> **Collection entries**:
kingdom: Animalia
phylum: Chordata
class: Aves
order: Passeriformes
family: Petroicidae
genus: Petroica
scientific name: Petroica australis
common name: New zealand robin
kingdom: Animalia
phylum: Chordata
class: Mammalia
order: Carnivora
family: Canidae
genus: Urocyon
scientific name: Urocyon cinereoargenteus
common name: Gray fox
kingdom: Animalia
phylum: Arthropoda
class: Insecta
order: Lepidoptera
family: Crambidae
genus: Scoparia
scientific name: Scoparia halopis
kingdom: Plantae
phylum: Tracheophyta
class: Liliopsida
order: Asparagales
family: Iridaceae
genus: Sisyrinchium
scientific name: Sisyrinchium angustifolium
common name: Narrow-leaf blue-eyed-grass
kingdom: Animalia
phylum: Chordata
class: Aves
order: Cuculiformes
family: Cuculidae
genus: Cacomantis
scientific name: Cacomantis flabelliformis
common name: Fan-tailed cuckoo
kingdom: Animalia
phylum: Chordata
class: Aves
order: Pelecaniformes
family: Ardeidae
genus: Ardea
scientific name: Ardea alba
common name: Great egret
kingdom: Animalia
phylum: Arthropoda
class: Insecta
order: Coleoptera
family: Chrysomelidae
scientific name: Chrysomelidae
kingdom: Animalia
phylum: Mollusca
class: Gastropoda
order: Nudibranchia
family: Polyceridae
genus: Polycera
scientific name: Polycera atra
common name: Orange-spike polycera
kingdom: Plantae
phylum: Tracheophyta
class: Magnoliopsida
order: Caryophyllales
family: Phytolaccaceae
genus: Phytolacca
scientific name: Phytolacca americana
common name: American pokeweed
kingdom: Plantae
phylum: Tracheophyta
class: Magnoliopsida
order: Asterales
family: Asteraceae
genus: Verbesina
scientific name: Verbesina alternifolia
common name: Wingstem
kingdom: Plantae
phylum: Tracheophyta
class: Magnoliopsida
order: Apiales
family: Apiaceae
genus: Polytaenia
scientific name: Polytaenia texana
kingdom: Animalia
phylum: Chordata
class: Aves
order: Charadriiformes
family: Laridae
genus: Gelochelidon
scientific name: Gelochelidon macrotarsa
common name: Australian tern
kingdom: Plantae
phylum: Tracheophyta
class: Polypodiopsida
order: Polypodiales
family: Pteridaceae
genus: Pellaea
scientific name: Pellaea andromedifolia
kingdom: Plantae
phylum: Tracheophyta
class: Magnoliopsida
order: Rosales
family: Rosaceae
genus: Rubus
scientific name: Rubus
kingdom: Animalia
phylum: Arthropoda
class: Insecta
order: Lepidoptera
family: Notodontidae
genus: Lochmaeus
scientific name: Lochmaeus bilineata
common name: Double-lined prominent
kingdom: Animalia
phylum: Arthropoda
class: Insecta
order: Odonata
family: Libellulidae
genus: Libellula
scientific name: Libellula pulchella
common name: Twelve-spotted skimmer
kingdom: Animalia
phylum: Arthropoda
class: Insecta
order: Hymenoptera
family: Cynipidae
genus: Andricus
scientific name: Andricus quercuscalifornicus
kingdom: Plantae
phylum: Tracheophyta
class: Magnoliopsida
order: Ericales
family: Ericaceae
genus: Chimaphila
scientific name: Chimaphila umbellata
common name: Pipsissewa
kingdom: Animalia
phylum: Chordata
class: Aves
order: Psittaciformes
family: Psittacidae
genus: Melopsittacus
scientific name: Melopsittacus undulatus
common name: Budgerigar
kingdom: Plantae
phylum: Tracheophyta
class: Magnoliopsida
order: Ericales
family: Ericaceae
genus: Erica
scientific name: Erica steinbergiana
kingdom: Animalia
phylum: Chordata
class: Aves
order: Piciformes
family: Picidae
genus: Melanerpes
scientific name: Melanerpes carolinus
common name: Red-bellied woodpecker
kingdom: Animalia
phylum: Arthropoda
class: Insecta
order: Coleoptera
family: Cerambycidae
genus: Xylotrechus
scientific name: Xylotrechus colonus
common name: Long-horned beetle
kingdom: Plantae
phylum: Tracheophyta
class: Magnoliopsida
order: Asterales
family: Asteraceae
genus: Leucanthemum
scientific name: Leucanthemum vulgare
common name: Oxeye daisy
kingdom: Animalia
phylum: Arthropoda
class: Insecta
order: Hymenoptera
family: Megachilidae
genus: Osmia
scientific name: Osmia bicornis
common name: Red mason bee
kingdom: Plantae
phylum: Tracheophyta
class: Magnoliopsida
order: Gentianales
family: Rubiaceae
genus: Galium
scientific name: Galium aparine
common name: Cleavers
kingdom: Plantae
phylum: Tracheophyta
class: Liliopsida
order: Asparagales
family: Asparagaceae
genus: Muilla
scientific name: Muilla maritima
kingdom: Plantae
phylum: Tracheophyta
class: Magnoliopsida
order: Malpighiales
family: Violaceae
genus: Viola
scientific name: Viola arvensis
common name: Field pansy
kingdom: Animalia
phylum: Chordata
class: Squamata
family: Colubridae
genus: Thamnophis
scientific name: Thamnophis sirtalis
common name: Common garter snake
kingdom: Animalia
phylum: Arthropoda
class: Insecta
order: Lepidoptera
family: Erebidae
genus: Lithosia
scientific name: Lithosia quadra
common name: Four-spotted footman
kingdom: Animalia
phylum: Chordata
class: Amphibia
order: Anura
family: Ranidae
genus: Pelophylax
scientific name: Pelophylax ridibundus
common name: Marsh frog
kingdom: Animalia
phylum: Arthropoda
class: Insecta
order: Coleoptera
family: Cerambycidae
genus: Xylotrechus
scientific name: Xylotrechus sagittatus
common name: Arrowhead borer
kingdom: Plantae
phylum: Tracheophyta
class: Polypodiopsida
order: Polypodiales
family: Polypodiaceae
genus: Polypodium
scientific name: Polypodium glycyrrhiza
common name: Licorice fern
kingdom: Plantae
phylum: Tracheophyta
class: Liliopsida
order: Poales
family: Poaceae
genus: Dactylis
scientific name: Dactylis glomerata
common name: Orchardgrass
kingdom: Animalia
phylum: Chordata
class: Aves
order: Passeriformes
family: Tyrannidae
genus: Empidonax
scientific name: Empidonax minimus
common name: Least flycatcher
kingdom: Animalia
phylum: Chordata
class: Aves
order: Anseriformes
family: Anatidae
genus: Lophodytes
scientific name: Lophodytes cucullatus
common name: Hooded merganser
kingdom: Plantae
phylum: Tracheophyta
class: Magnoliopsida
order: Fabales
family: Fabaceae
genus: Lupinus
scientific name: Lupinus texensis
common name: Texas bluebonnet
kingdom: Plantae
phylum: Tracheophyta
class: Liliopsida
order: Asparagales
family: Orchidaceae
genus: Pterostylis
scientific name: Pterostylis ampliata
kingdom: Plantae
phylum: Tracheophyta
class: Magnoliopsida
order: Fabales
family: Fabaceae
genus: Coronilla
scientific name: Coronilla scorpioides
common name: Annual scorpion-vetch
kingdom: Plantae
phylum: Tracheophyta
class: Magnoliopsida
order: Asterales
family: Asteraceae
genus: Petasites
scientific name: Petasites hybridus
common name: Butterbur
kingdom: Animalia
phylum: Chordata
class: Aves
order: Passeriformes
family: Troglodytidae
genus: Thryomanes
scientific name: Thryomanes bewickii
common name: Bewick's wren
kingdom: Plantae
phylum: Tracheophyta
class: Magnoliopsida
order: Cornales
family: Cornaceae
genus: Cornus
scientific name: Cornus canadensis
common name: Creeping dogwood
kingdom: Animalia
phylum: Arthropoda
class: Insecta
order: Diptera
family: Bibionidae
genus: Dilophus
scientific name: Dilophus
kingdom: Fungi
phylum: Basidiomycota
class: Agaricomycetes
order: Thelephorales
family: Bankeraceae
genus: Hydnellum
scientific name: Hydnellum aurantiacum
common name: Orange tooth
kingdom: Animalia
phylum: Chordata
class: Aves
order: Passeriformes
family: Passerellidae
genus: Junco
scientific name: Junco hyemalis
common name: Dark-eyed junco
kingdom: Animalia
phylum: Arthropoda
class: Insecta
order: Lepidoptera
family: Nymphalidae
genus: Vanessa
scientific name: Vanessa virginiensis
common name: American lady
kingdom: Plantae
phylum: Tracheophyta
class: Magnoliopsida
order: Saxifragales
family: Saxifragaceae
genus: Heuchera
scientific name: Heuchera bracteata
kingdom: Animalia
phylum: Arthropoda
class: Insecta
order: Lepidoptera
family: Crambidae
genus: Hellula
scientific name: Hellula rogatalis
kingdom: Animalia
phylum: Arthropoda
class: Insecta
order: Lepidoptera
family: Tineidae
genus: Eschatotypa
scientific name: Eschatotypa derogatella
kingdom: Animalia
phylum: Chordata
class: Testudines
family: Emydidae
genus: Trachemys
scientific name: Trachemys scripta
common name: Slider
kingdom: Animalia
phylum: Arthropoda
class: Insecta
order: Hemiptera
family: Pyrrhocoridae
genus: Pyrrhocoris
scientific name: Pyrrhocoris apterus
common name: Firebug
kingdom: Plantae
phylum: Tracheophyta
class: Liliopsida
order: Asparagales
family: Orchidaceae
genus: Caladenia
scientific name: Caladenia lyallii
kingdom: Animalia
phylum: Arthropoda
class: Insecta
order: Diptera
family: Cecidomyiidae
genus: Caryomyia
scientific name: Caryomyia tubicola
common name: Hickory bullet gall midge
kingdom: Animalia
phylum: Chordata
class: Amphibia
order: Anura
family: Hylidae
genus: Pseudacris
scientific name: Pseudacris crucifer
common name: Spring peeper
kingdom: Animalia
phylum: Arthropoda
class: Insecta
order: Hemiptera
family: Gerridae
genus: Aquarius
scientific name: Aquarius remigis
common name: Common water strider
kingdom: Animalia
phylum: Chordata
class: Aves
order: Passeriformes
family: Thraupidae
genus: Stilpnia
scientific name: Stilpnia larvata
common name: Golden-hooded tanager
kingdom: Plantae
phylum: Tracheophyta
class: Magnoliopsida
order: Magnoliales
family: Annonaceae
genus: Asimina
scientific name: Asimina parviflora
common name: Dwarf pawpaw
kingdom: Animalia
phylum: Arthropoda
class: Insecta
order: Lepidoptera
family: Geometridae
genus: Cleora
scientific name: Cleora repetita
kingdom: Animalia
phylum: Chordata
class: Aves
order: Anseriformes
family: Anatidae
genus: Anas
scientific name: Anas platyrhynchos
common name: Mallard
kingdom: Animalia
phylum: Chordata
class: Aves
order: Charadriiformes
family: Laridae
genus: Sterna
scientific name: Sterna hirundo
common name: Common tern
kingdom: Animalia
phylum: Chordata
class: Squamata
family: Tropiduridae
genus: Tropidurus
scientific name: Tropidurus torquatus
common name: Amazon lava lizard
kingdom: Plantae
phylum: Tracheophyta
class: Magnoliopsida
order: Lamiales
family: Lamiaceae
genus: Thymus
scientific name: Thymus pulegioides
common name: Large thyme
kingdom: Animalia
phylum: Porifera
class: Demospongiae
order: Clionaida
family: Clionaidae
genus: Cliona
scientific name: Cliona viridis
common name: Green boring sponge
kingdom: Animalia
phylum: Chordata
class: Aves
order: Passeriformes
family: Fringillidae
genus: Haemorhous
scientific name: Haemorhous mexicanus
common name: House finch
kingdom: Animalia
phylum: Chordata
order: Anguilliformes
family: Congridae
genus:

> **Task directions**: Express the material from its first line through the line containing "genus: Urocyon", inclusive, as a JSON list of strings with one string per line and blank lines omitted.

> **Answer**:
[
  "kingdom: Animalia",
  "phylum: Chordata",
  "class: Aves",
  "order: Passeriformes",
  "family: Petroicidae",
  "genus: Petroica",
  "scientific name: Petroica australis",
  "common name: New zealand robin",
  "kingdom: Animalia",
  "phylum: Chordata",
  "class: Mammalia",
  "order: Carnivora",
  "family: Canidae",
  "genus: Urocyon"
]